MIPSE Seminar
New Lens on the Frontier of Matter in Extreme Conditions
This event is free and open to the publicAdd to Google Calendar
Abstract: The study of matter under extreme conditions is a highly interdisciplinary subject with broad applications to materials science, plasma physics, geophysics and astrophysics. Understanding the processes which dictate physical properties in warm dense plasmas and condensed matter requires studies at the relevant length-scales (interatomic spacing) and time-scales (phonon period). Experiments performed at XFEL lightsources across the world, combined with dynamic compression, provide ever-improving spatial- and temporal-fidelity to push the frontier. This talk will cover a broad range of conditions, intended to present an overview of important recent developments in how we generate extreme environments and how we characterize and probe matter at extremes conditions – providing an atom-eye view of transformations and the fundamental physics dictating plasma and materials properties. Examples closely related to geophysics, astro(bio)physics, planetary-, and fusion energy-sciences, as enabled by microstructure visualization from in situ, ultrafast X-ray imaging, diffraction and spectroscopy will be discussed.

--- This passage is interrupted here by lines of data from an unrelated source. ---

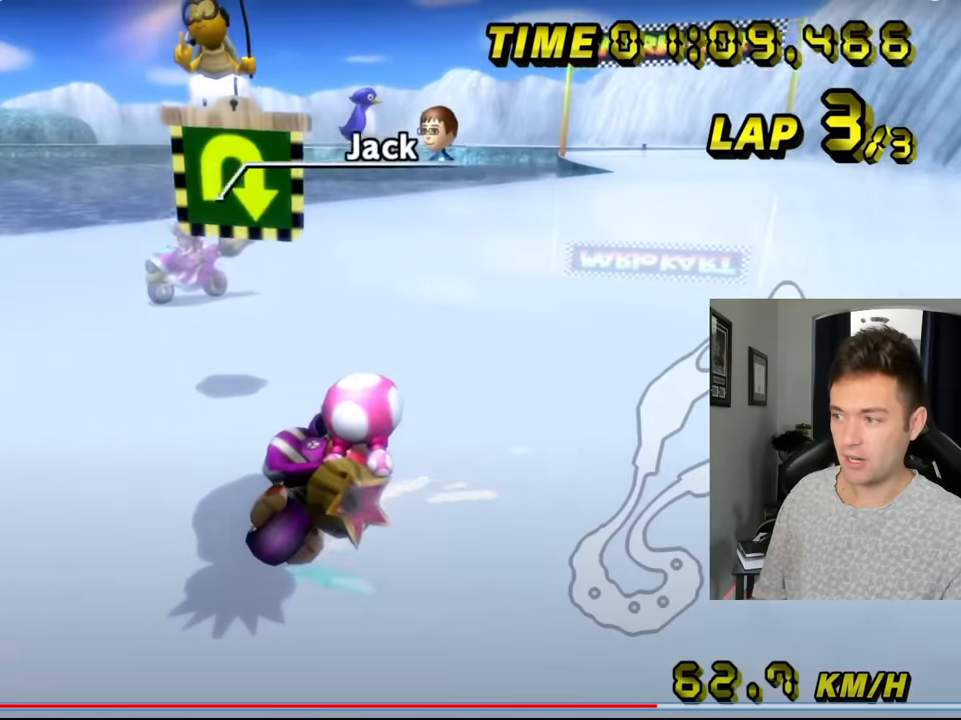
Gameplay with a controller (Nintendo layout); each line is a JSON object with the inputs held at the frame after it (dt_ms = milliseconds from this image to that frame). "events" lists button and stick changes between this image and that frame as [ms after this image, input, new state], when the widget could be followed in between. Not read: A B C L1 L2 L3 R1 R3 X Y.
{"dt_ms": 1000, "buttons": [], "left_stick": "up"}
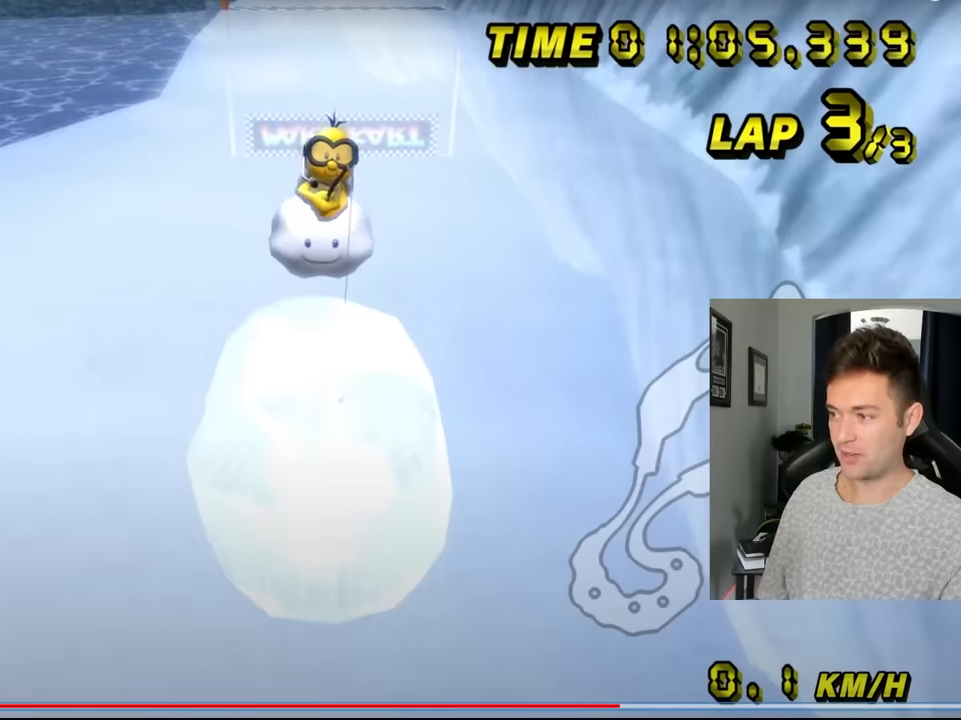
{"dt_ms": 500, "buttons": [], "left_stick": "up", "events": []}
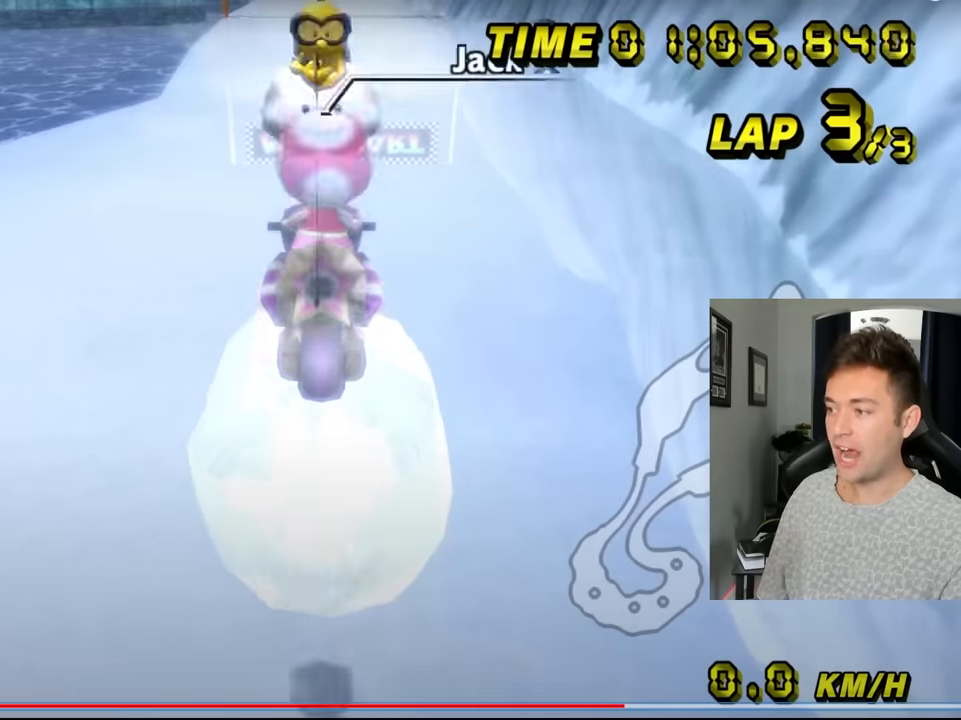
{"dt_ms": 500, "buttons": [], "left_stick": "right", "events": [[283, "left_stick", "right"]]}
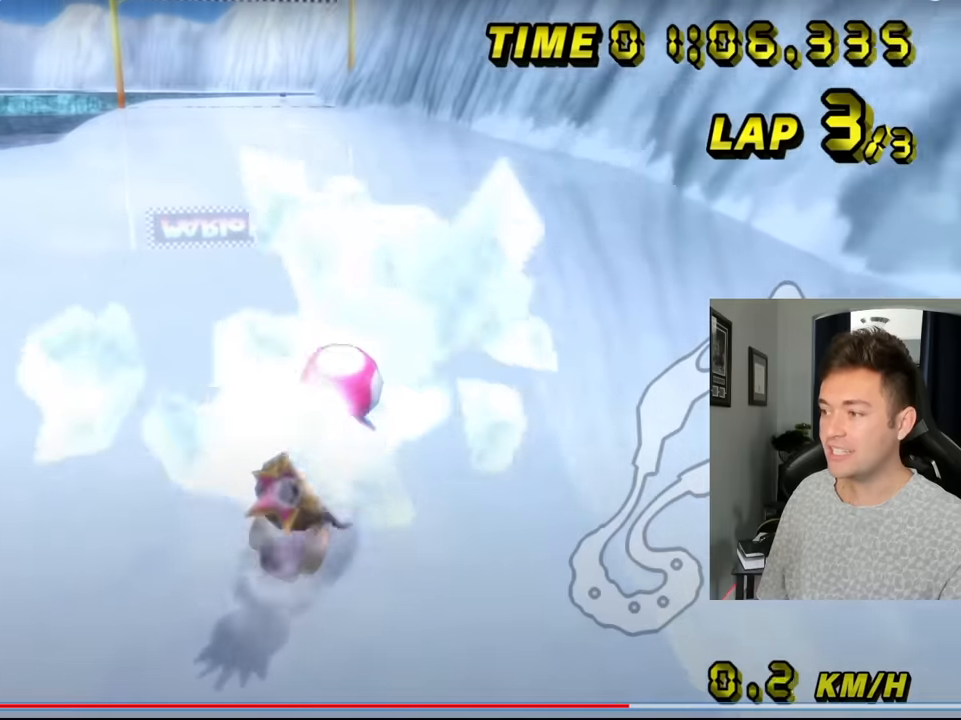
{"dt_ms": 500, "buttons": [], "left_stick": "right", "events": []}
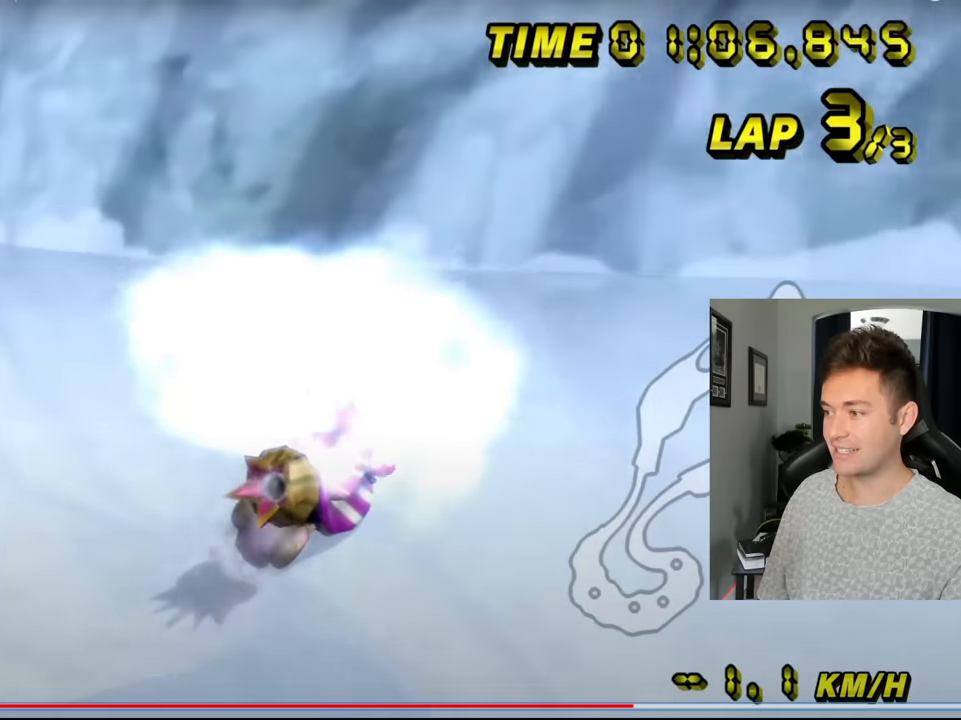
{"dt_ms": 500, "buttons": [], "left_stick": "right", "events": []}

About the Speaker: Arianna Gleason received her PhD in Earth and Planetary Science from the University of California, Berkeley in 2010. She joined Stanford University as a postdoctoral scholar in 2010 and worked for Los Alamos National Laboratory in the Shock and Detonation Physics group before joining SLAC National Accelerator Laboratory as a staff scientist in 2018. Her passion is visualizing materials behavior and response across all length-scales at the most extreme environments possible in nature – from planetary cores to stellar interiors or for fusion energy and novel materials design. This allows her to reveal nature’s secrets of high-pressure mineral physics and planetary evolution from the atomic level up. In 2019 she received the DOE’s Early Career Award from the Office of Science, Fusion Energy Science, and recently served on the FES Science Advisory Committee for Long Range Planning, Basic Research Needs on Inertial Fusion Energy, Accelerating Nuclear Innovations and International Benchmarking. She is currently the Deputy Director for the High Energy Density Science Division at SLAC and Adjunct Faculty in the Geoscience Department at Stanford University.
The seminar will be conducted in person and simulcast via Zoom.